→ **Text segment**:
- Opening Delimiter -
In [1]:
import duckdb

In [2]:
conn = duckdb.connect('../fetch.db')

# What are the top 5 brands by receipts scanned for most recent month?
+ Note
    + Top 5 by number of receipts scanned with a specific brand code
        + N_Receipts may double count receipts as brand codes are associated with items not receipts
    + Top 5 by number of receipt items scanned with a specific brand code

##### **There are no brands with receipt items for the month of March 2021**
+ There were 12 receipts that contained items with no associated brand (24 items)



In [3]:
print("Top 5 Brands by receipts scanned and receipt items scanned")
print("March 2021")
conn.sql("""
    WITH receipt_dates AS (
        SELECT _receipt_id, date_scanned FROM receipts     
    ),
    ranked_receipt_items AS (
        SELECT
            receipt_items._receipt_id,
            receipt_items._receipt_item_id,
            receipt_items.brand_code,
            date_scanned,
            DATE_TRUNC('month', date_scanned)::date as ym,
            DENSE_RANK() OVER (ORDER BY ym DESC) as rank
        FROM receipt_items
        LEFT JOIN receipt_dates ON receipt_items._receipt_id = receipt_dates._receipt_id
        ORDER BY date_scanned DESC
    )
    SELECT 
        brand_code,
        COUNT(DISTINCT _receipt_id) AS N_Receipts,
        COUNT(DISTINCT _receipt_item_id) AS N_Receipt_Items
    FROM ranked_receipt_items
    WHERE rank = 1
    GROUP BY brand_code
    ORDER BY N_Receipts DESC
;""")

Top 5 Brands by receipts scanned and receipt items scanned
March 2021


┌────────────┬────────────┬─────────────────┐
│ brand_code │ N_Receipts │ N_Receipt_Items │
│  varchar   │   int64    │      int64      │
├────────────┼────────────┼─────────────────┤
│ NULL       │         12 │              24 │
└────────────┴────────────┴─────────────────┘

# How does the ranking of the top 5 brands by receipts scanned for the recent month compare to the ranking for the previous month?
##### **Comparing March 2021 to February 2021, we can see we finally have values for brands which are not null**
##### **The top brands we have codes for are BRAND, MISSION, and VIVA for the month of February 2021**
+ BRAND was in 3 Receipts (3 items)
+ MISSION was in 2 Receipts (2 items)
+ VIVA was in 1 Receipt (1 item)
+ There were 115 receipts that contained items with no associated brand (186 items)

In [4]:
print("Top 5 Brands by receipts scanned and receipt items scanned")
print("February 2021")
conn.sql("""
- Closing Delimiter -
→ **Given entries**:
- Opening Delimiter -
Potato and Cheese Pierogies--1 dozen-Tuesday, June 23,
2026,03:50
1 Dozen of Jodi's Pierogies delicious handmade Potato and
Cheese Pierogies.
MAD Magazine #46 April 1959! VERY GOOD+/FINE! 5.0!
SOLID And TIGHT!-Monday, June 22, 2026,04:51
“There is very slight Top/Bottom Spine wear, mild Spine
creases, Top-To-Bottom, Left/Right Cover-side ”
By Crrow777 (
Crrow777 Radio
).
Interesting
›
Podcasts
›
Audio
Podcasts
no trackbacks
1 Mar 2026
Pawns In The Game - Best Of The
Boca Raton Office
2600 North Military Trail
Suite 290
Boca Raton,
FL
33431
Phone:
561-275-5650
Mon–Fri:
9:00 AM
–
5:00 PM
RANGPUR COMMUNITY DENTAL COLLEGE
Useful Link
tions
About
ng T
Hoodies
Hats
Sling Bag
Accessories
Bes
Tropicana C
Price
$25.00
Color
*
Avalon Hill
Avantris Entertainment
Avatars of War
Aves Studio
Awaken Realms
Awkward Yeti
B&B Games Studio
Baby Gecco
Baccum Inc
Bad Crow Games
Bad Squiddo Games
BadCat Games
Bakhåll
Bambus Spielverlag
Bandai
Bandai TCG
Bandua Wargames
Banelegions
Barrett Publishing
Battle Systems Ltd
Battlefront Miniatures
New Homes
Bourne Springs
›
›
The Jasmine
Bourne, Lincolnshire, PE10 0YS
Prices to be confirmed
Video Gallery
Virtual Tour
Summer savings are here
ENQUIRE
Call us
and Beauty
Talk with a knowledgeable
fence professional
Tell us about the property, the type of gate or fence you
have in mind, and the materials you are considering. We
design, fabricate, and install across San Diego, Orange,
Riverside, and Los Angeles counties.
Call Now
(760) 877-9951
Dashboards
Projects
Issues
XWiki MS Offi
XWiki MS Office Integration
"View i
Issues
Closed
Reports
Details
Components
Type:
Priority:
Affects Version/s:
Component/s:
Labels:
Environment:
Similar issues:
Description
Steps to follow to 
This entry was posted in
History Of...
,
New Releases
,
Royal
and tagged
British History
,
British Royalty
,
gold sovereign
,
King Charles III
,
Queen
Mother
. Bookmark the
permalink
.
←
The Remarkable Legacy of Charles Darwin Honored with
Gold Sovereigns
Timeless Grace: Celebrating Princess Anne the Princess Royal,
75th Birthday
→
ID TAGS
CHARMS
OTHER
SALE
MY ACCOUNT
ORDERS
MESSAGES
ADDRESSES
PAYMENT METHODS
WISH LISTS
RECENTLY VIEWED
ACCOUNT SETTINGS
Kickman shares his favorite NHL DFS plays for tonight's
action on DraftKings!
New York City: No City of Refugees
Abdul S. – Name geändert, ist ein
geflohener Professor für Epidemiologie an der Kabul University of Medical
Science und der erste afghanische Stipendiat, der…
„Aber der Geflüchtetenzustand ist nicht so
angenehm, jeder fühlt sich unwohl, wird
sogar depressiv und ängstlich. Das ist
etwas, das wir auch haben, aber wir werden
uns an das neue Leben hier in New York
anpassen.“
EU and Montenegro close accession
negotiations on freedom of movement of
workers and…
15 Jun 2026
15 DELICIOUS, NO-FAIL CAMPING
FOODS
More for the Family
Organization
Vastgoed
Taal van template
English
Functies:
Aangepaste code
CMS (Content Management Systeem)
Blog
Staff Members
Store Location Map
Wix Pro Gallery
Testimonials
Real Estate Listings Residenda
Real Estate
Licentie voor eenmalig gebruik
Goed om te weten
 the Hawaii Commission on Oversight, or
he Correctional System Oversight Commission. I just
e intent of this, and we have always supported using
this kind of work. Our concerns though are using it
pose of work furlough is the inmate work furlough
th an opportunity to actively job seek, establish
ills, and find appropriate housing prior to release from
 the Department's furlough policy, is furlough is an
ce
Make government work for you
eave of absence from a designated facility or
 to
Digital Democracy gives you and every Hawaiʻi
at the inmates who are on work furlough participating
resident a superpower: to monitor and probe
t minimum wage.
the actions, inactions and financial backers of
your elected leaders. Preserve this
- Closing Delimiter -
→ **Instructions**:
1. In the receipt-brand analysis notebook, list the brands named as top brands with codes for February 2021.
2. Return the passage of the receipt-brand analysis notebook from "##### **Comparing March" up to and including "Receipts (2 items)".
3. Resume the receipt-brand analysis notebook from its final line.

→ **Expected responses**:
1. BRAND, MISSION, VIVA

2.
##### **Comparing March 2021 to February 2021, we can see we finally have values for brands which are not null**
##### **The top brands we have codes for are BRAND, MISSION, and VIVA for the month of February 2021**
+ BRAND was in 3 Receipts (3 items)
+ MISSION was in 2 Receipts (2 items)

3.
    WITH receipt_dates AS (
        SELECT _receipt_id, date_scanned FROM receipts     
    ),
    ranked_receipt_items AS (
        SELECT
            receipt_items._receipt_id,
            receipt_items._receipt_item_id,
            receipt_items.brand_code,
            date_scanned,
            DATE_TRUNC('month', date_scanned)::date as ym,
            DENSE_RANK() OVER (ORDER BY ym DESC) as rank
        FROM receipt_items
        LEFT JOIN receipt_dates ON receipt_items._receipt_id = receipt_dates._receipt_id
        ORDER BY date_scanned DESC
    )
    SELECT 
        brand_code,
        COUNT(DISTINCT _receipt_id) AS N_Receipts,
        COUNT(DISTINCT _receipt_item_id) AS N_Receipt_Items
    FROM ranked_receipt_items
    WHERE rank = 2
    GROUP BY brand_code
    ORDER BY N_Receipts DESC
;""")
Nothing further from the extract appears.